Wednesday, June 13, 2018

Letting go while holding on

Karen Miller wrote that people have trouble letting go.  I happen to be listening to "Steve Jobs" by Walter Isaacson and it seems as though Steve didn't let go of much.  I have not heard much of the book but that is the impression I have so far.


Letting go of what?  Of whatever is bugging you, haunting you, irritating you.  I looked up "letting go" in Amazon books and found 2,000 responses. Clearly a big subject, a rich subject.  


I tried listing reasons people have for not letting go.

  1. I think I will succeed if I keep holding on.  I may and holding on may pay off. Perhaps there is a way I can persist without being bent out of shape by my project, my dream, my goal, my plan.  There is such a thing as the gambler's fallacy. In fact, Wikipedia lists several sorts of gambler's fallacy more or less related to the idea that if I pull the handle on a slot machine enough times, it MUST pay off.  This subject is related to the idea of "sunk costs", costs that have already been incurred. Maybe if I persist, I can have such a big success that I wind up with a profit even after paying my sunk costs.

  2. Who will I be without my goal of this project, without my plan to have a terrific success?  I will be so ashamed, so ridiculed that I better keep on keeping on.

  3. I simply don't feel like desisting.  I like the rhythm I have going of morning work on my project, lunch, afternoon work on my project, dinner, and evening dreams of my project's success.  I don't want to face who I am, what I am, or how I spend my time. I don't want to be analytical or philosophical or reasonable or explanatory. I just want to do my thing.  

  4. People and me hate quitters.  I am not a quitter. You think Nature or chance can outlast me.  No way. Watch me.



Buddhists and psychologists watch out for "striving" or "craving".  Situations where I get so hung up on, say, toffee or losing weight that I invest my self-image, my picture of the future in having more toffee or less weight.

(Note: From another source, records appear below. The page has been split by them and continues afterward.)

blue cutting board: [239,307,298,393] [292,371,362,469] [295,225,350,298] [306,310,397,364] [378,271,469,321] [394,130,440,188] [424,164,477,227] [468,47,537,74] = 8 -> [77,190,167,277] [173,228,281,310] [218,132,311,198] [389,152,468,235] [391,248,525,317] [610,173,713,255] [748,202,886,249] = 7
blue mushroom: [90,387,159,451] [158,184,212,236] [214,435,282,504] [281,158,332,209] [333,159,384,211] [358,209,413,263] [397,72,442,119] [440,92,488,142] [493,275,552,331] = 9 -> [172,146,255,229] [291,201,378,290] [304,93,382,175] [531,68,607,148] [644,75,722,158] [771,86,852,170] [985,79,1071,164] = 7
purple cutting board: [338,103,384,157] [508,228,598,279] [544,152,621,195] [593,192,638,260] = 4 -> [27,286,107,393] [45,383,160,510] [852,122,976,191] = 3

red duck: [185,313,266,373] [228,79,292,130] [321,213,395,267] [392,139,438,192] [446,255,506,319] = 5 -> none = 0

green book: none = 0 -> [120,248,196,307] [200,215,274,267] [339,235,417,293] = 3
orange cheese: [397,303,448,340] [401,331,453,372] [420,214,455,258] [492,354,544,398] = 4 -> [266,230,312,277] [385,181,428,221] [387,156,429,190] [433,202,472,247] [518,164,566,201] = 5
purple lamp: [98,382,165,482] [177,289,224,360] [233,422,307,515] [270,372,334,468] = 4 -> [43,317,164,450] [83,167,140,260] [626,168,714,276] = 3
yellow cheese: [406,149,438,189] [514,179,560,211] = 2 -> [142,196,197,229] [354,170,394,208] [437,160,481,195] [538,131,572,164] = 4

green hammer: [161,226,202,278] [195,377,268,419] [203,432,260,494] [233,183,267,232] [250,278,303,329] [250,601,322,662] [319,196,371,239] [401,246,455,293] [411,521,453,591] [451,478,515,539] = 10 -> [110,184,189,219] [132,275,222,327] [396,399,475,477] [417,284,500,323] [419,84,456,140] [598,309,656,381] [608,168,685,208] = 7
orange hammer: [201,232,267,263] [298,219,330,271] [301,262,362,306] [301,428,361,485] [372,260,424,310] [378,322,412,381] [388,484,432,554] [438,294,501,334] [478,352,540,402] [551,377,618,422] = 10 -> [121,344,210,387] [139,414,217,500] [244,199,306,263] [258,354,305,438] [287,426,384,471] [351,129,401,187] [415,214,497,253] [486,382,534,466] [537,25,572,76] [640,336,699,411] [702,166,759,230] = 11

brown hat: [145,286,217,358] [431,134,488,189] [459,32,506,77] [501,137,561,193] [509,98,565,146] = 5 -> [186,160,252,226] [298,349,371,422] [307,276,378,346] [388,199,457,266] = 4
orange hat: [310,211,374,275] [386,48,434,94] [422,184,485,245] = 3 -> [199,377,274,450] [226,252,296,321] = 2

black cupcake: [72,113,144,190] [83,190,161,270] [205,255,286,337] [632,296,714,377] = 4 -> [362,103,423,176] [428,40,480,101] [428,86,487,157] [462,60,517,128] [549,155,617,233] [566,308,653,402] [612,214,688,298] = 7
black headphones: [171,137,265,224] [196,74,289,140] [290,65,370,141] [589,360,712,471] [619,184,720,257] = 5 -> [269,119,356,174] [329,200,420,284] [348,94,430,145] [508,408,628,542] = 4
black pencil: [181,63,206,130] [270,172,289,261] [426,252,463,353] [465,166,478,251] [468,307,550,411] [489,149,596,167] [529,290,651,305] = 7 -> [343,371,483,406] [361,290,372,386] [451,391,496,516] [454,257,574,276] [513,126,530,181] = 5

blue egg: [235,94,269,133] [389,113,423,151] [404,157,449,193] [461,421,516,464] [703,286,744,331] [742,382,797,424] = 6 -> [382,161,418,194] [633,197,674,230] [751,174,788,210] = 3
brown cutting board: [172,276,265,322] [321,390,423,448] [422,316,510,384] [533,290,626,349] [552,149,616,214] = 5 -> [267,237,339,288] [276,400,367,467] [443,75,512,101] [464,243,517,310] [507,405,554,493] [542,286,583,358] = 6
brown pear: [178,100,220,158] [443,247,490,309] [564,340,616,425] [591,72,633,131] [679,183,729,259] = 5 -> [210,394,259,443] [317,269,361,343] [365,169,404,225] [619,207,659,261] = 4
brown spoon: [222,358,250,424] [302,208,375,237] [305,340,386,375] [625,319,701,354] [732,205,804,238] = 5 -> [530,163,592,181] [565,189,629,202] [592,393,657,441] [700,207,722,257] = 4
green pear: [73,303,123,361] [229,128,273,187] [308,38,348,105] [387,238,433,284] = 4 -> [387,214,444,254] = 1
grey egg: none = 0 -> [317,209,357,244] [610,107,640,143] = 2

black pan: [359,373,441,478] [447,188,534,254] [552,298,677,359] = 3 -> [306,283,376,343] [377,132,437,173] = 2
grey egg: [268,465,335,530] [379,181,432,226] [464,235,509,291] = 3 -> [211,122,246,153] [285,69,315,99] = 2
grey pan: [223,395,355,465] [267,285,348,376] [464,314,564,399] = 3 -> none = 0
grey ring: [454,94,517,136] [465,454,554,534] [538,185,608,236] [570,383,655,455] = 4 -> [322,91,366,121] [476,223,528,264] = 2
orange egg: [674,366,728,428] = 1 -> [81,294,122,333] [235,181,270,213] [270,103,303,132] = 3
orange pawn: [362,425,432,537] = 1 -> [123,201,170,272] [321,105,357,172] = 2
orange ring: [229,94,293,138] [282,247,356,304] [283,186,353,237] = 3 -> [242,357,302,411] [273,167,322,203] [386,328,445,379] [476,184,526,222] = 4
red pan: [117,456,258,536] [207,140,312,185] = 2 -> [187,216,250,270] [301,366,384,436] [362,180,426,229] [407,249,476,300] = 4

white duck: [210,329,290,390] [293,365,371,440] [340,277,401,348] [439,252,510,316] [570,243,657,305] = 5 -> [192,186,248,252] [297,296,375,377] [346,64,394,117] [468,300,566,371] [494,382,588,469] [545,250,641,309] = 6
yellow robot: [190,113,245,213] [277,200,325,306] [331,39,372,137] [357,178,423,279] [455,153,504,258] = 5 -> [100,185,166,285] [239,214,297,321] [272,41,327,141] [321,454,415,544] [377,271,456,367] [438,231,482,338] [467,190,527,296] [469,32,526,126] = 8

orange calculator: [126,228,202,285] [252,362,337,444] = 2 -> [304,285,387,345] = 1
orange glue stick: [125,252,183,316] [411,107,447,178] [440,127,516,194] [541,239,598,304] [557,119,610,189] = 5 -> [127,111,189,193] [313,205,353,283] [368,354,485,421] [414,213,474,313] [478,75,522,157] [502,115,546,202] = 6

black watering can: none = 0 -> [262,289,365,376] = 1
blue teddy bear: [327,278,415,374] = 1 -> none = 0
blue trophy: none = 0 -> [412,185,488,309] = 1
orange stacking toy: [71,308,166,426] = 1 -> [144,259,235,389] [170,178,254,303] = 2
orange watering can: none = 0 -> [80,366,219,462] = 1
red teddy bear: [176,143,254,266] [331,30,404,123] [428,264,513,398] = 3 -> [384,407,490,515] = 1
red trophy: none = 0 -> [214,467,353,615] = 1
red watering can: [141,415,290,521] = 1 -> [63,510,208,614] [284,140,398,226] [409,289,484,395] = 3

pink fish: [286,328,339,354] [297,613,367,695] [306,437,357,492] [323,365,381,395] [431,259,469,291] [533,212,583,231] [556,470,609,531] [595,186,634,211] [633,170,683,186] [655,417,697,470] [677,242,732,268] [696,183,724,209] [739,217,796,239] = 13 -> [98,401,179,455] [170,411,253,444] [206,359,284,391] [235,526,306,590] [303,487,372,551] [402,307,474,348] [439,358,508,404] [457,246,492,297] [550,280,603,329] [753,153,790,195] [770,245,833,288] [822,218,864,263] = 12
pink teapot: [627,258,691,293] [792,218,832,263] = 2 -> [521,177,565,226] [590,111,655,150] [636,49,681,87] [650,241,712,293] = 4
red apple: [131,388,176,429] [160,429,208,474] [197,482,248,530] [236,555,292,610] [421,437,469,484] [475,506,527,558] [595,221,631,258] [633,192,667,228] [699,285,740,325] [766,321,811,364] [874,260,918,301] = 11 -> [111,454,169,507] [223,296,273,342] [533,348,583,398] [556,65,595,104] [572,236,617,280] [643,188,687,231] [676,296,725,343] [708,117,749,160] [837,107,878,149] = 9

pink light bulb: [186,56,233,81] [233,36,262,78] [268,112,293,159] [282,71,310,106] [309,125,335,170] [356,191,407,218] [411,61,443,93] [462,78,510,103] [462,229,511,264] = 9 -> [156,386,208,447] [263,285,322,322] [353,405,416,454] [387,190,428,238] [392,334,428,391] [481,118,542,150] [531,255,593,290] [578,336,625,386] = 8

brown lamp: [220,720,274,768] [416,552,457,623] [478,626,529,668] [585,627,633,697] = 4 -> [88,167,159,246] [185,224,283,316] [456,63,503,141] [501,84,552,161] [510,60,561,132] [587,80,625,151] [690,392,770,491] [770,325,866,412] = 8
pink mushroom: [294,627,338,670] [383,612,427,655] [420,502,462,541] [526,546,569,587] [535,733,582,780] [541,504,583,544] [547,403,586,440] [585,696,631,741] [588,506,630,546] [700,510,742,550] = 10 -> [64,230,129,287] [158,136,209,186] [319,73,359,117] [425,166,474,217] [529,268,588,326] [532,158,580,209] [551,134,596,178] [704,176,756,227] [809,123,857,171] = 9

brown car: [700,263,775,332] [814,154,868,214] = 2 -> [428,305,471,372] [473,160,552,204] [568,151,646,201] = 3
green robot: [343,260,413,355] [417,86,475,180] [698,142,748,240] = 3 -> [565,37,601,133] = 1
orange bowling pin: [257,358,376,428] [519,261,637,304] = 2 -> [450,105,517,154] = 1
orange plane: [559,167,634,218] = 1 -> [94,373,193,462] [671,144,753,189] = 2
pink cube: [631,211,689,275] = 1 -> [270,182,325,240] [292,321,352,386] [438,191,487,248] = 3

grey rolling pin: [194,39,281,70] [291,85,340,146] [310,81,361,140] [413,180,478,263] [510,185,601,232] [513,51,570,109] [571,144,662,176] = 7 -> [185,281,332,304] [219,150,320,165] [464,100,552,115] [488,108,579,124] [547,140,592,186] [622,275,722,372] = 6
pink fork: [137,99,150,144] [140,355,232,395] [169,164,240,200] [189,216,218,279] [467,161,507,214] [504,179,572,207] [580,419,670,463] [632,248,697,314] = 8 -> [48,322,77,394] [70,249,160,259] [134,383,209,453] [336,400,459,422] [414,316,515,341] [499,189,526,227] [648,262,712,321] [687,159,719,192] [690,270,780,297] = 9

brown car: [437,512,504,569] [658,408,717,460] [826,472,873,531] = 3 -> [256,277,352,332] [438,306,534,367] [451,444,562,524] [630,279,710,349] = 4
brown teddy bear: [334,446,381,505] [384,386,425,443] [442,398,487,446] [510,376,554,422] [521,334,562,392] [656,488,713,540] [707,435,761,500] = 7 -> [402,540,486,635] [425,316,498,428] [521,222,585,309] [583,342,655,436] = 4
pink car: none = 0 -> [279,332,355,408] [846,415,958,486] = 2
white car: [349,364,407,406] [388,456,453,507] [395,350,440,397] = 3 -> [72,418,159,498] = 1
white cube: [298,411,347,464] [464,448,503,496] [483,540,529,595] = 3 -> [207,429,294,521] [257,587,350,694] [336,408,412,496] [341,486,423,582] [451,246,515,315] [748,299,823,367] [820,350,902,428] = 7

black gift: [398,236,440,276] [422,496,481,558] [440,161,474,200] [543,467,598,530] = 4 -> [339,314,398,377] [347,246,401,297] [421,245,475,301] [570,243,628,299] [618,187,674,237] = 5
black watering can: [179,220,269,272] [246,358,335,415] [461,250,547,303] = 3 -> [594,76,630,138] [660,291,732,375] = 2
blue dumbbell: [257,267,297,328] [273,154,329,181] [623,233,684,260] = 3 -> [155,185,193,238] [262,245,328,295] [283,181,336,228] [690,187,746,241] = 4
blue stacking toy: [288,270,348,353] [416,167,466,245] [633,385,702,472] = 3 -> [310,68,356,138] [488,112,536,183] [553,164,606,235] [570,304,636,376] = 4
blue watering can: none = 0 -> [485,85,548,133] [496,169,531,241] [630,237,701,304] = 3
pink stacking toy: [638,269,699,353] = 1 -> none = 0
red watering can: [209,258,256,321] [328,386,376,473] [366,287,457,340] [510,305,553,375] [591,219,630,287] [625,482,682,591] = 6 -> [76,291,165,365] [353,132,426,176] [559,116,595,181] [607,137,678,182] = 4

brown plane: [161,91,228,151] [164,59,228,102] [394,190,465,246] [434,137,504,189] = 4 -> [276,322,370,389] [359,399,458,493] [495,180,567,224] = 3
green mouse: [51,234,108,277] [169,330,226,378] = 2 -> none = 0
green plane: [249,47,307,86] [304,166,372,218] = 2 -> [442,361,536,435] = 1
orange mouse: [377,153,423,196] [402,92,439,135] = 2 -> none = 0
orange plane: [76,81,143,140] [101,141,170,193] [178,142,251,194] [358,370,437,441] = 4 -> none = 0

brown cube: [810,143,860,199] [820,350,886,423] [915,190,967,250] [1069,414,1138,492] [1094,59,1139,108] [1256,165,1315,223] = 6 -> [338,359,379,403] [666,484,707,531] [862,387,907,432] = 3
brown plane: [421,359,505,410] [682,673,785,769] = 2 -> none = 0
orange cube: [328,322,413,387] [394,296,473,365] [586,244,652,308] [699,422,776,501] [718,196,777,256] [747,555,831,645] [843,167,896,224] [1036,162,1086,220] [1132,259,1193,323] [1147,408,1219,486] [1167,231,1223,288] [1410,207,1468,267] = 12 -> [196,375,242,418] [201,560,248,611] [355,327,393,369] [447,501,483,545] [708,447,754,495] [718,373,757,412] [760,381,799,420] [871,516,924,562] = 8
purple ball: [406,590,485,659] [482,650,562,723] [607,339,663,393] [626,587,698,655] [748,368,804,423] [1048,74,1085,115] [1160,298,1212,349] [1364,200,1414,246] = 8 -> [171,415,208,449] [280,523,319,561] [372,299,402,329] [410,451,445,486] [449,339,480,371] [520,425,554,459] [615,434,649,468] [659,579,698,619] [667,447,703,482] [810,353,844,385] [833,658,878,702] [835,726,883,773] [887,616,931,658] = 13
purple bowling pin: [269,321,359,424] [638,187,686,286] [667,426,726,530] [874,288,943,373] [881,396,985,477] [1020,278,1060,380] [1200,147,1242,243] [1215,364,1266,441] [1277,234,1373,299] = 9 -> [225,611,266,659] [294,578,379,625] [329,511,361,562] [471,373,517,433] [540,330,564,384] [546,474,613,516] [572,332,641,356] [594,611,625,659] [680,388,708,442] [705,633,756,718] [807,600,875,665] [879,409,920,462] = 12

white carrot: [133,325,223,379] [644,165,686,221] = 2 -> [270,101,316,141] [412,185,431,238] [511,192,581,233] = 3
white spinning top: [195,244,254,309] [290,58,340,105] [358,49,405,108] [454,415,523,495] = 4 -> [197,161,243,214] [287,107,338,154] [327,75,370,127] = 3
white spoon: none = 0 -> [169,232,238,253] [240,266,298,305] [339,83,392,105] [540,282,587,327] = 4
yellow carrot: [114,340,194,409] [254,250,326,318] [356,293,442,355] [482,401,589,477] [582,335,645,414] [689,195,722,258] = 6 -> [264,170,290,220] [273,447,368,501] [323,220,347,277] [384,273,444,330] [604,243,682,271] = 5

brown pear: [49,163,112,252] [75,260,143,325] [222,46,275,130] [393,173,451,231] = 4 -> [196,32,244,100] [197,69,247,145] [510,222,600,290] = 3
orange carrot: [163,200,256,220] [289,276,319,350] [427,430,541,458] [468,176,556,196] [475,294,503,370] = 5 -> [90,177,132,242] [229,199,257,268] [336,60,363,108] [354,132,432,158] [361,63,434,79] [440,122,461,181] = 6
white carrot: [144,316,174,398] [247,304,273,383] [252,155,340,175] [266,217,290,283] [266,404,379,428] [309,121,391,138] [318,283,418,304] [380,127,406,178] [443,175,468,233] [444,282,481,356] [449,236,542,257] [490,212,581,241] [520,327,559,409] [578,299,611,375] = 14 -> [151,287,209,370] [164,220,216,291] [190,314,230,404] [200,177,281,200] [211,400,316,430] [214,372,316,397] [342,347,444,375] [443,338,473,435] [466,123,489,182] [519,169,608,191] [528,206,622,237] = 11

Daniel Gilbert makes clear in "Stumbling on Happiness" that most people picture the heaven of more toffee or the paradise of being slim without being able to see that the bills will still need to be paid, the local team will lose that all important game and your allergies are going to spring up. That is, achieving a goal is part of a larger world and will rarely be as wonderful as imagining it in isolation seems like it will be.